Phased Implementation Timeline
CMS is implementing the performance requirement over a 3-year period starting July 1, 2015, with increasing thresholds:
- July 1, 2015 – June 30, 2016
- Minimum score: 70%
- Penalty: 2% market basket reduction for CY 2017
- July 1, 2016 – June 30, 2017
- Minimum score: 80%
- Penalty: 2% market basket reduction for CY 2018
- On or after July 1, 2017
- Minimum score: 90%
- Penalty: 2% market basket reduction for CY 2019 and beyond
Frequently Asked Questions
What is the Home Health Quality Reporting Program (HHQRP) compliance requirement?
The HHQRP compliance requirement mandates that home health agencies (HHAs) submit sufficient OASIS data to avoid a 2% reduction in their market basket update. This “pay-for-reporting” policy has been in effect since 2007, with updated performance criteria phased in beginning in 2015.
What does the “Quality Assessments Only” (QAO) formula measure?
The QAO formula measures the proportion of quality assessments submitted by an HHA versus total assessments. It is calculated as:
QAO = (Quality Assessments × 100) / (Quality + Non-Quality Assessments)
A 90% or higher score is required to avoid a penalty starting from July 1, 2017.
What types of assessments are considered “quality assessments”?
Quality assessments include Start of Care (SOC) or Resumption of Care (ROC) assessments that match with an End of Care (EOC) assessment. Several variations are recognized, such as late SOC/ROC, early EOC, and one-visit episodes.

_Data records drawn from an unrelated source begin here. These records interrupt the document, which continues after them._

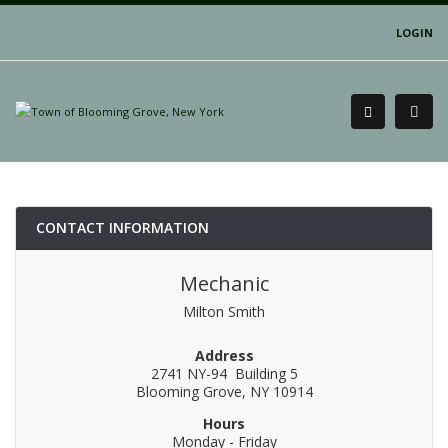
LOGIN
CONTACT INFORMATION
Mechanic
Milton Smith
Address
2741 NY-94 Building 5
Blooming Grove, NY 10914
Hours
Monday - Friday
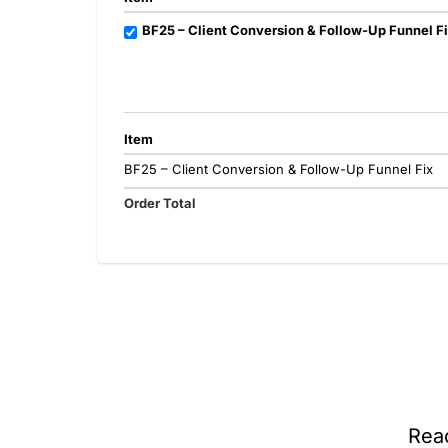
BF25 – Client Conversion & Follow-Up Funnel F
Item
BF25 – Client Conversion & Follow-Up Funnel Fix
Order Total
Rea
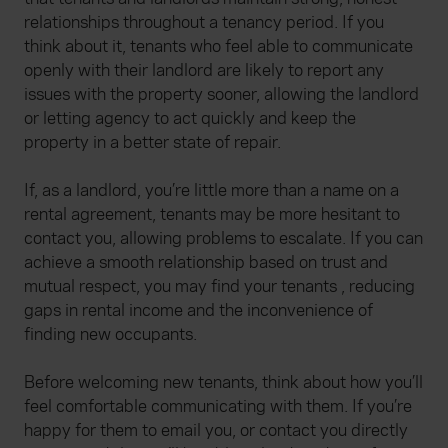
relationships throughout a tenancy period. If you
think about it, tenants who feel able to communicate
openly with their landlord are likely to report any
issues with the property sooner, allowing the landlord
or letting agency to act quickly and keep the
property in a better state of repair.
If, as a landlord, you’re little more than a name on a
rental agreement, tenants may be more hesitant to
contact you, allowing problems to escalate. If you can
achieve a smooth relationship based on trust and
mutual respect, you may find your tenants , reducing
gaps in rental income and the inconvenience of
finding new occupants.
Before welcoming new tenants, think about how you’ll
feel comfortable communicating with them. If you’re
happy for them to email you, or contact you directly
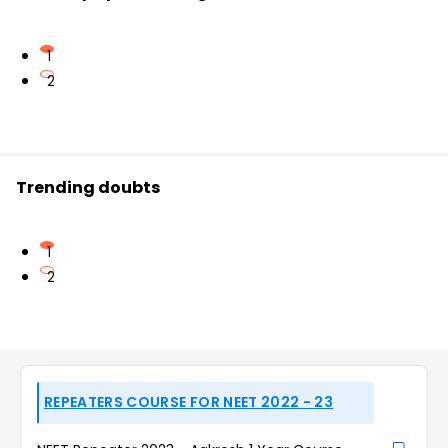
1
2
Trending doubts
1
2
REPEATERS COURSE FOR NEET 2022 - 23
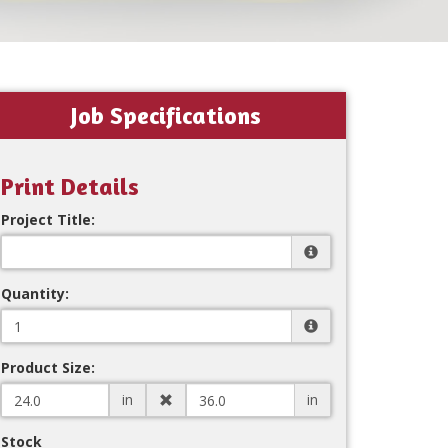
Job Specifications
Print Details
Project Title:
Quantity:
Product Size:
in
in
Stock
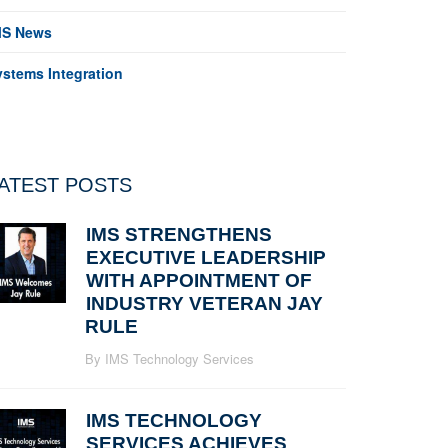
MS News
ystems Integration
ATEST POSTS
IMS STRENGTHENS
EXECUTIVE LEADERSHIP
WITH APPOINTMENT OF
INDUSTRY VETERAN JAY
RULE
By IMS Technology Services
IMS TECHNOLOGY
SERVICES ACHIEVES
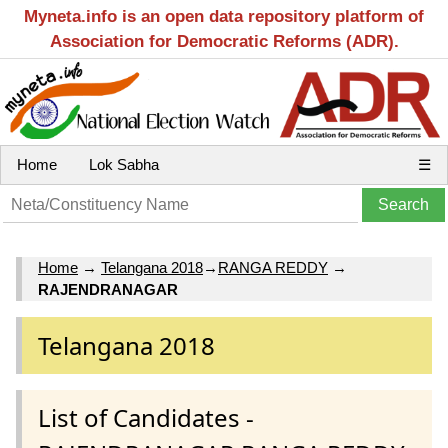
Myneta.info is an open data repository platform of
Association for Democratic Reforms (ADR).
Home
Lok Sabha
☰
Home
→
Telangana 2018
→
RANGA REDDY
→
RAJENDRANAGAR
Telangana 2018
List of Candidates -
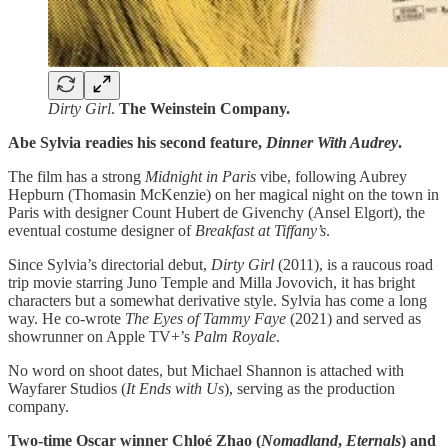
Dirty Girl
.
The Weinstein Company.
Abe Sylvia readies his second feature,
Dinner With Audrey
.
The film has a strong
Midnight in Paris
vibe, following Aubrey
Hepburn (Thomasin McKenzie) on her magical night on the town in
Paris with designer Count Hubert de Givenchy (Ansel Elgort), the
eventual costume designer of
Breakfast at Tiffany’s
.
Since Sylvia’s directorial debut,
Dirty Girl
(2011), is a raucous road
trip movie starring Juno Temple and Milla Jovovich, it has bright
characters but a somewhat derivative style. Sylvia has come a long
way. He co-wrote
The Eyes of Tammy Faye
(2021) and served as
showrunner on Apple TV+’s
Palm Royale
.
No word on shoot dates, but Michael Shannon is attached with
Wayfarer Studios (
It Ends with Us
), serving as the production
company.
Two-time Oscar winner Chloé Zhao (
Nomadland
,
Eternals
) and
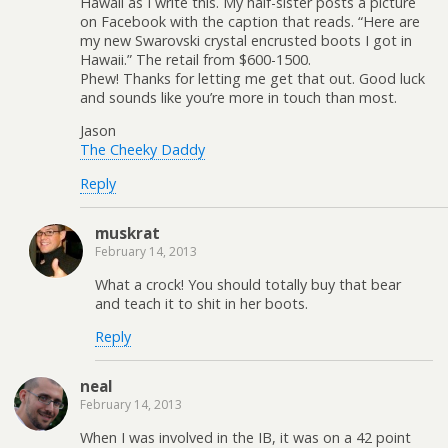
Hawaii as I write this. My half-sister posts a picture
on Facebook with the caption that reads. “Here are
my new Swarovski crystal encrusted boots I got in
Hawaii.” The retail from $600-1500.
Phew! Thanks for letting me get that out. Good luck
and sounds like you’re more in touch than most.
Jason
The Cheeky Daddy
Reply
muskrat
February 14, 2013
What a crock! You should totally buy that bear
and teach it to shit in her boots.
Reply
neal
February 14, 2013
When I was involved in the IB, it was on a 42 point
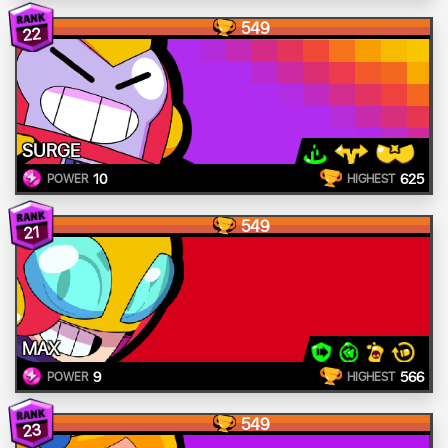
549
22
SURGE
10
625
POWER
HIGHEST
549
21
MAX
9
566
POWER
HIGHEST
549
23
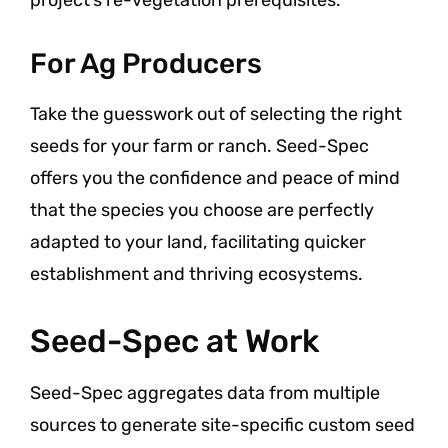
For Ag Producers
Take the guesswork out of selecting the right
seeds for your farm or ranch. Seed-Spec
offers you the confidence and peace of mind
that the species you choose are perfectly
adapted to your land, facilitating quicker
establishment and thriving ecosystems.
Seed-Spec at Work
Seed-Spec aggregates data from multiple
sources to generate site-specific custom seed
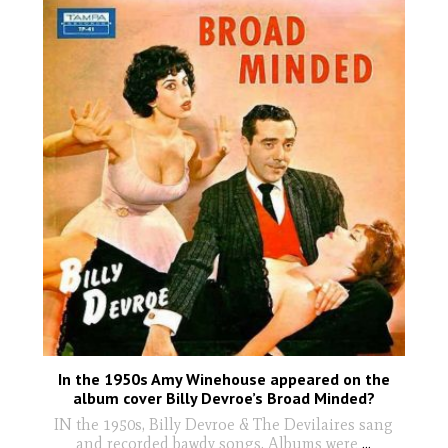
In the 1950s Amy Winehouse appeared on the
album cover Billy Devroe’s Broad Minded?
IN the 1950s, Billy Devroe & The Devilaires sang
and recorded bawdy songs. Albums were
...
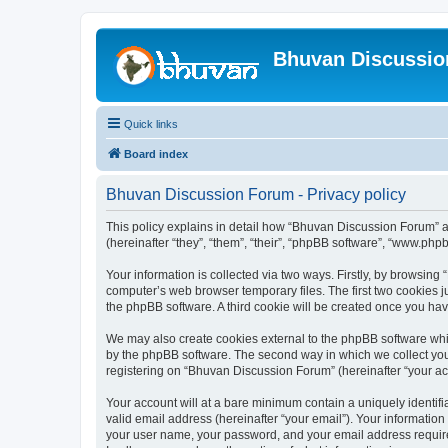
Bhuvan Discussi
Quick links
Board index
Bhuvan Discussion Forum - Privacy policy
This policy explains in detail how “Bhuvan Discussion Forum” al
(hereinafter “they”, “them”, “their”, “phpBB software”, “www.ph
Your information is collected via two ways. Firstly, by browsin
computer’s web browser temporary files. The first two cookies ju
the phpBB software. A third cookie will be created once you h
We may also create cookies external to the phpBB software whi
by the phpBB software. The second way in which we collect your
registering on “Bhuvan Discussion Forum” (hereinafter “your acco
Your account will at a bare minimum contain a uniquely identif
valid email address (hereinafter “your email”). Your informatio
your user name, your password, and your email address required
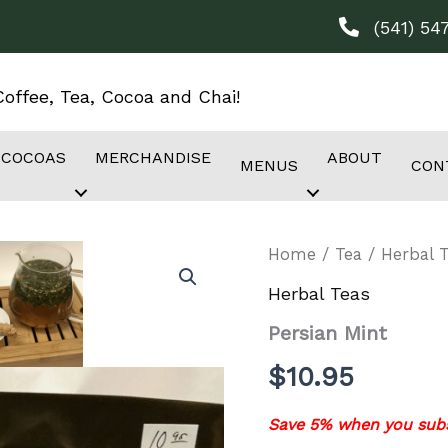
(541) 54
offee, Tea, Cocoa and Chai!
 COCOAS
MERCHANDISE
ABOUT
MENUS
CON
Home
/
Tea
/
Herbal 
Herbal Teas
Persian Mint
$
10.95
Save 5% when you subs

What are “non-quality assessments” and how do they affect compliance?
Non-quality assessments are SOC, ROC, or EOC assessments that don’t match the defined quality episode types. These negatively affect an HHA’s QAO score, potentially leading to a market basket reduction if the compliance threshold isn’t met.
How is the compliance threshold changing over time?
CMS introduced a phased threshold increase over three years starting in 2015. The minimum QAO compliance rate was 70% for 2016, 80% for 2017, and 90% from 2018 onward. Falling below the threshold results in a 2% payment reduction.